BEGIN LISTING

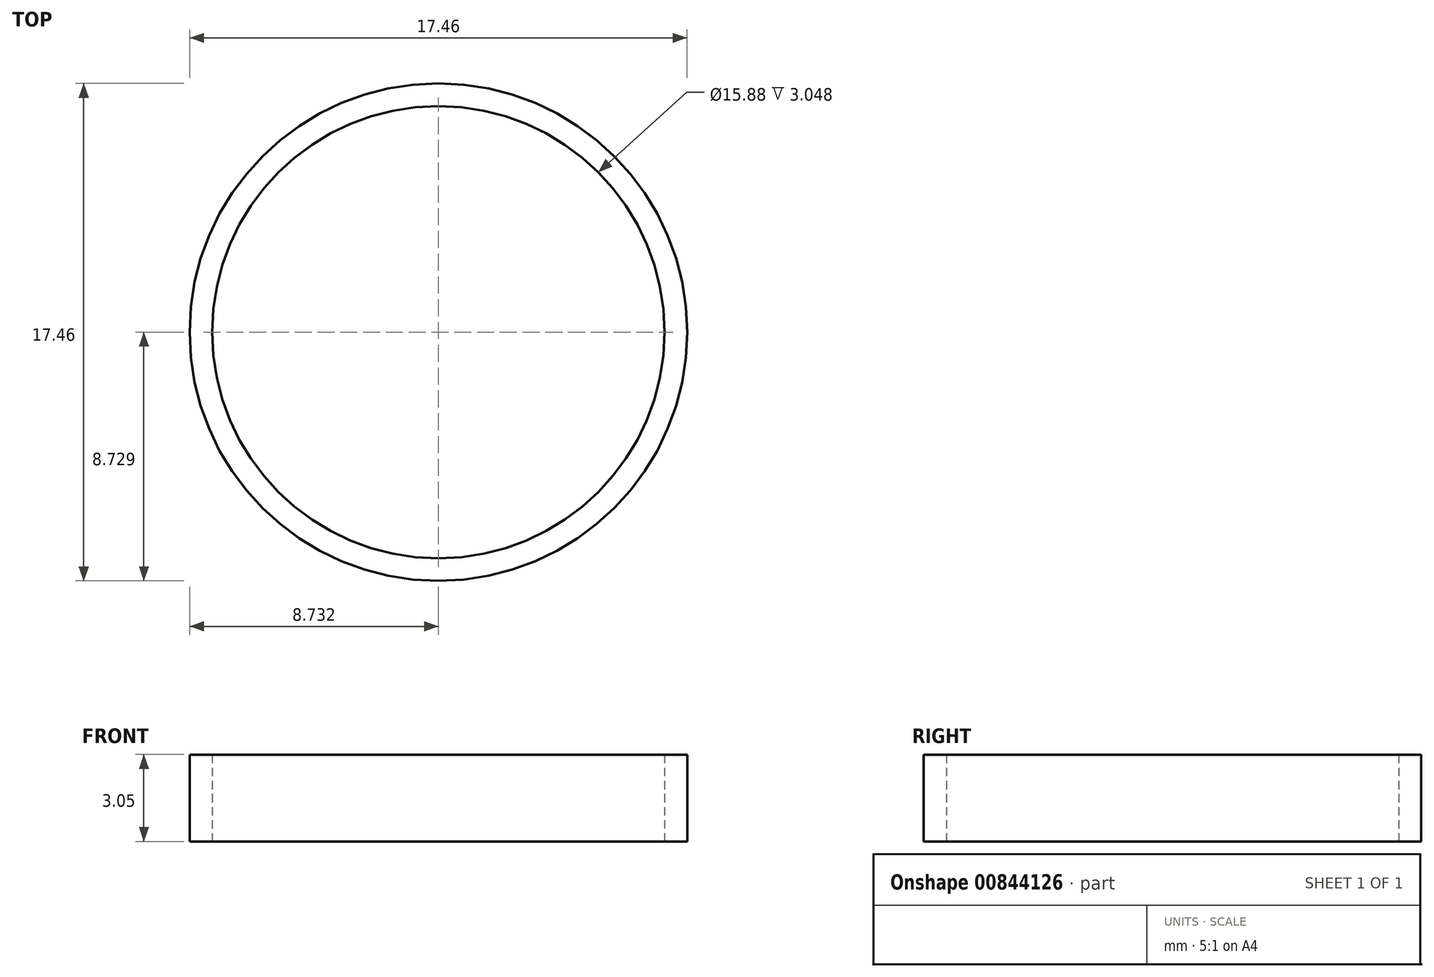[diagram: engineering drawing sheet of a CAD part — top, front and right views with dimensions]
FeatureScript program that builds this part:
annotation { "Feature Type Name" : "Feature", "Feature Type Description" : "" }
export const myFeature = defineFeature(function(context is Context, id is Id, definition is map)
    precondition{}
    {
        {
            var Q0;
            Q0=qCreatedBy(makeId("Top.planeOp"),FACE);
            var sketch = newSketch(context, id + "F0", { "sketchPlane" : qUnion([Q0])});
            skCircle(sketch, "E0", {"center": v(-49.5, 35.1) * mm, "radius": 7.94 * mm});
            skCircle(sketch, "E1", {"center": v(-49.5, 35.1) * mm, "radius": 8.73 * mm});
            skSolve(sketch);
        }
        {
            var Q0;
            Q0=makeQuery(id+"F0.imprint","IMPRINT",FACE,{"disambiguationData":[TD([[makeQuery(id+"F0.imprint","IMPRINT",EDGE,{"derivedFrom":sQuery(id+"F0.wireOp",EDGE,"E0")}),-1.0]])]});
            extrude(context, id + "F1", {"entities" : qUnion([Q0]), "depth" : 3.05 * mm, "offsetDistance" : 25.4 * mm});
        }
    });
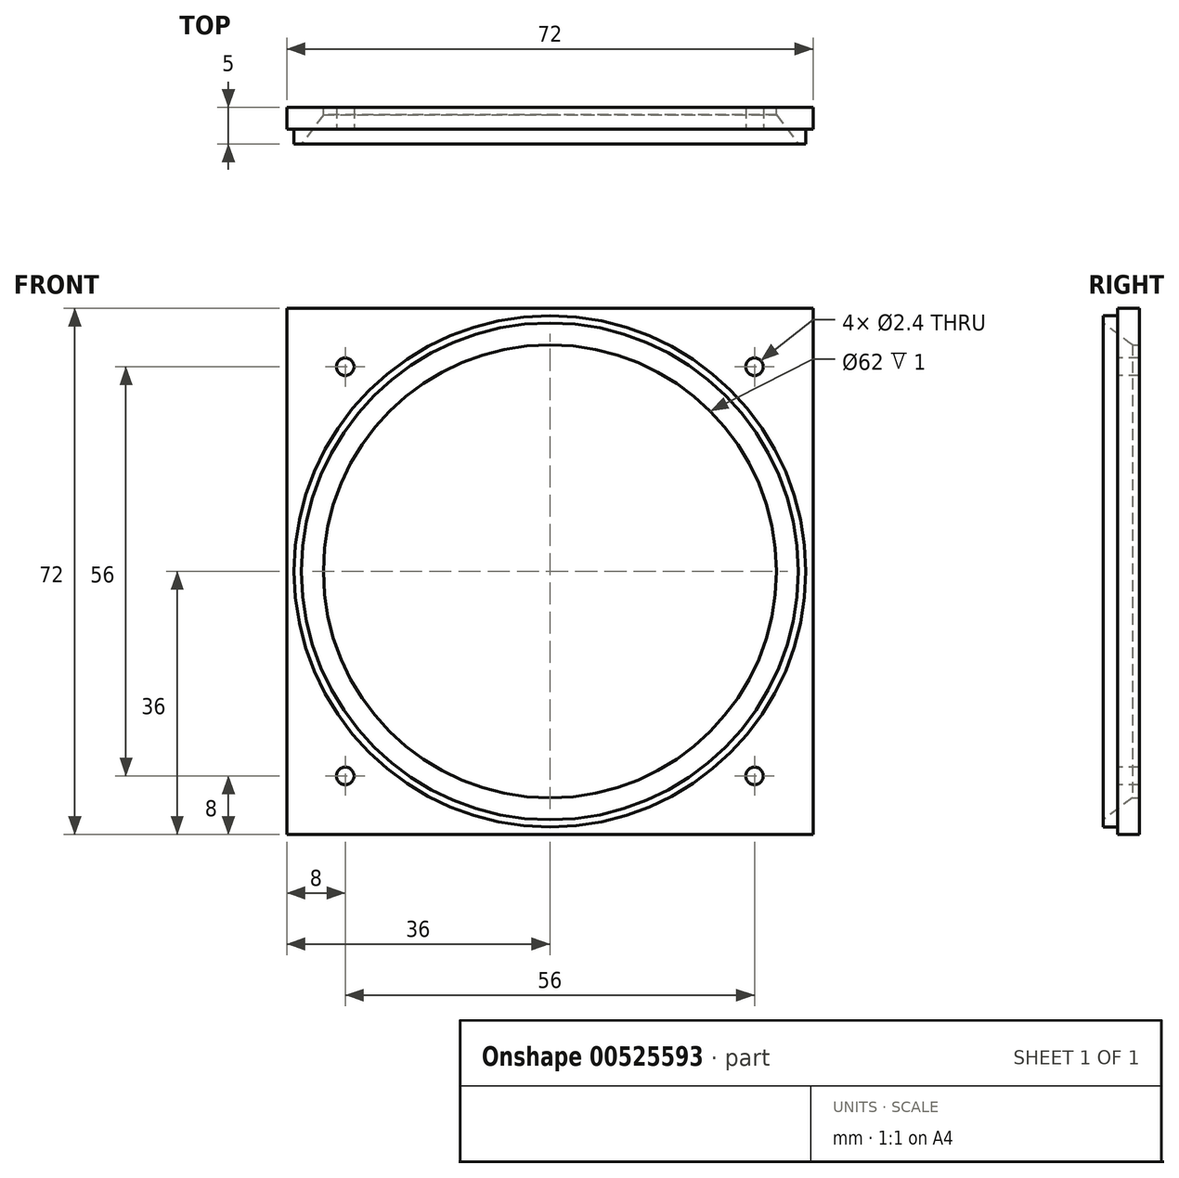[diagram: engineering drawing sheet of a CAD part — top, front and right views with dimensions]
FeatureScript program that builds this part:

END LISTING

• [DIRECTIVE] Copy all of the records above line for line, without changing anything. Leave the pictures out.

• [CORRECT RESPONSE]
[diagram: engineering drawing sheet of a CAD part — top, front and right views with dimensions]
FeatureScript program that builds this part:
annotation { "Feature Type Name" : "Feature", "Feature Type Description" : "" }
export const myFeature = defineFeature(function(context is Context, id is Id, definition is map)
    precondition{}
    {
        {
            var Q0;
            Q0=qCreatedBy(makeId("Top.planeOp"),FACE);
            var sketch = newSketch(context, id + "F0", { "sketchPlane" : qUnion([Q0])});
            skCircle(sketch, "E0", {"center": v(-49.5, 35.1) * mm, "radius": 7.94 * mm});
            skCircle(sketch, "E1", {"center": v(-49.5, 35.1) * mm, "radius": 8.73 * mm});
            skSolve(sketch);
        }
        {
            var Q0;
            Q0=makeQuery(id+"F0.imprint","IMPRINT",FACE,{"disambiguationData":[TD([[makeQuery(id+"F0.imprint","IMPRINT",EDGE,{"derivedFrom":sQuery(id+"F0.wireOp",EDGE,"E0")}),-1.0]])]});
            extrude(context, id + "F1", {"entities" : qUnion([Q0]), "depth" : 3.05 * mm, "offsetDistance" : 25.4 * mm});
        }
    });
[diagram: engineering drawing sheet of a CAD part — top, front and right views with dimensions]
FeatureScript program that builds this part:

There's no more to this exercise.